The ride is co-coordinated by the Rev. Johnny Nells, administrator/superintendent for the Church of the Nazarene in Dilkon. Nells has 35 churches in New Mexico, Arizona and California under his jurisdiction.

Nells said they focus on family togetherness before the youth go back to school.

“We try to give them an emphasis on family unity, and at the same time, we speak to them on the trail about issues they may be dealing with. Some of the young men are in the work force with uncertainty about employment and stuff like that.

“We encourage them along the way and tell them to be strong in their faith and as they endeavor to look into the future, to build unity and harmony within their families. It gives them a chance to bounce off their concerns to us as ministers, as elders and leaders. Otherwise, they won’t open up,” he said.

“There’s nothing like enjoying nature and the beauty. We pass by these places so fast in vehicles that we don’t take time to absorb everything that’s beautiful around us.”

J.J. Chee, 8, of Kingman and Taylor were the youngest, and according to adults, the “most amazing” riders. The kids just enjoy riding, they said, as well as the scenery.

“We saw a mountain goat,” Taylor said.
Phyllis Slowtalker, 77, Delegate Chee’s mother, said she used to ride horses as a child. “It’s a lot of fun.”

Now, her favorite part about the ride is “when we come together in the evening and the Word of God is shared with everybody that comes.”

One thing Delegate Chee has observed on the rides that he has difficulty explaining to the youngsters is the trash that litters Navajoland.
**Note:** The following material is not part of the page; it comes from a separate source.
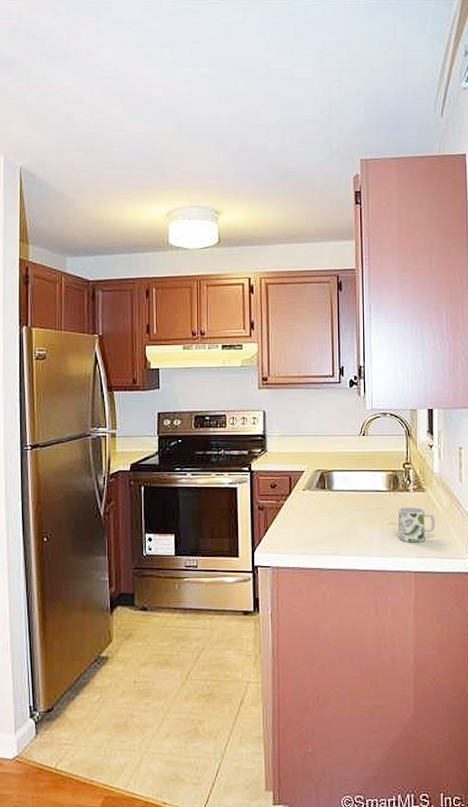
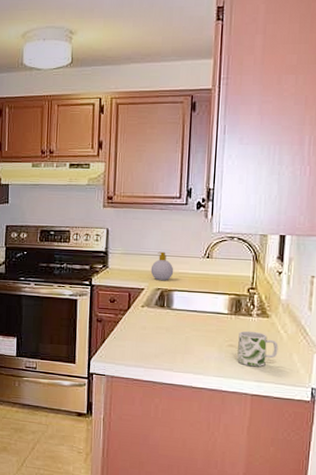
soap bottle: none [309,432,332,462] -> present [150,251,174,281]

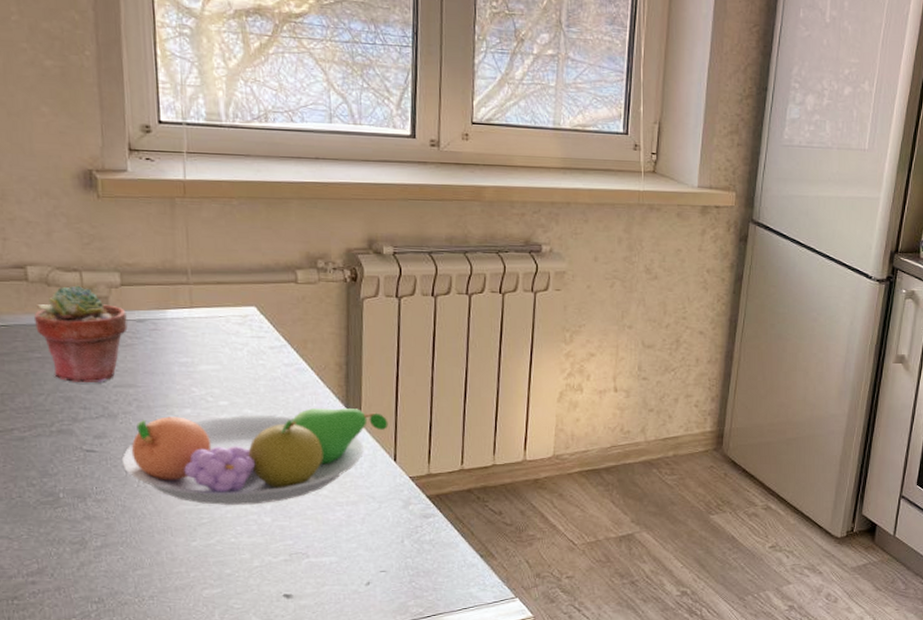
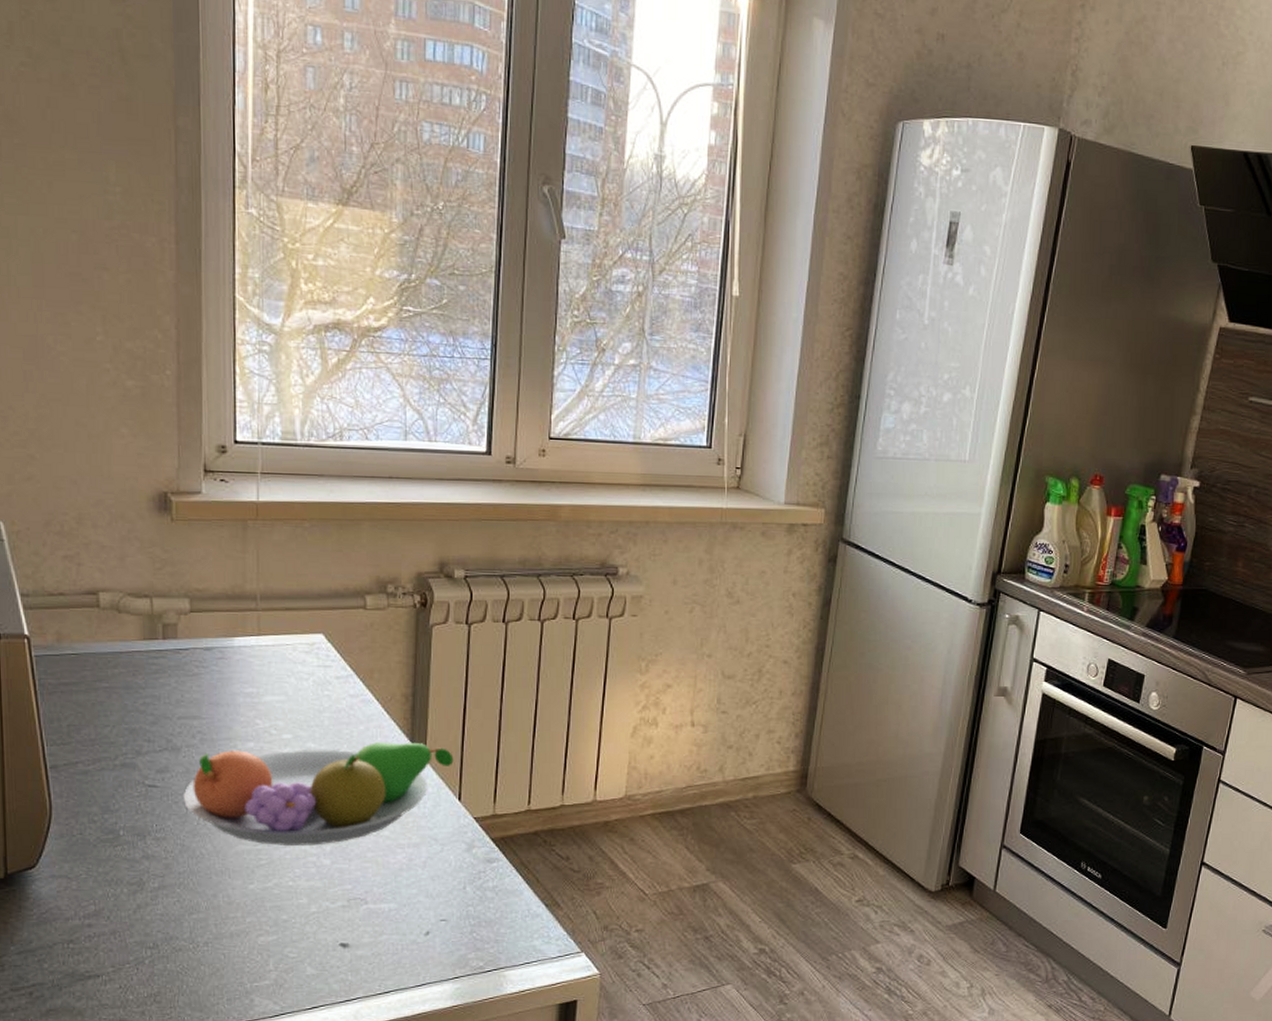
potted succulent: present [33,285,128,382] -> none [103,612,195,714]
“We have one of the most beautiful places. From like Tohatchi, within an hour’s horse ride you can go from the desert to the standing ponderosas, and you can see forever — just beautiful scenery.
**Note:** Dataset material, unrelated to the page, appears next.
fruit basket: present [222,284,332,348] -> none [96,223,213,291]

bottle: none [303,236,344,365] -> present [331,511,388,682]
“But all the illegal dumping that’s happening into the canyons and into the beautiful creek that was there — tires, old refrigerators, furniture — these young kids, they say, ‘Hey uncle, we talk about taking care of the land and stuff like that — but why do people do this?’

“We blame a lot of stuff on young people and children, you know, they don’t listen to us, they’re all out of it — but what about us adults? We should be the ones to clean up and teach our kids not to be doing it, to take care of Mother Earth because it takes care of us.

“I wish we could really do an awareness to where we could prevent that. It’s the sad part of our ride, in my opinion. We say, ‘Navajo, walk in beauty,’ and we should walk in beauty, but we can’t do that with all the trash. We need to clean it up.”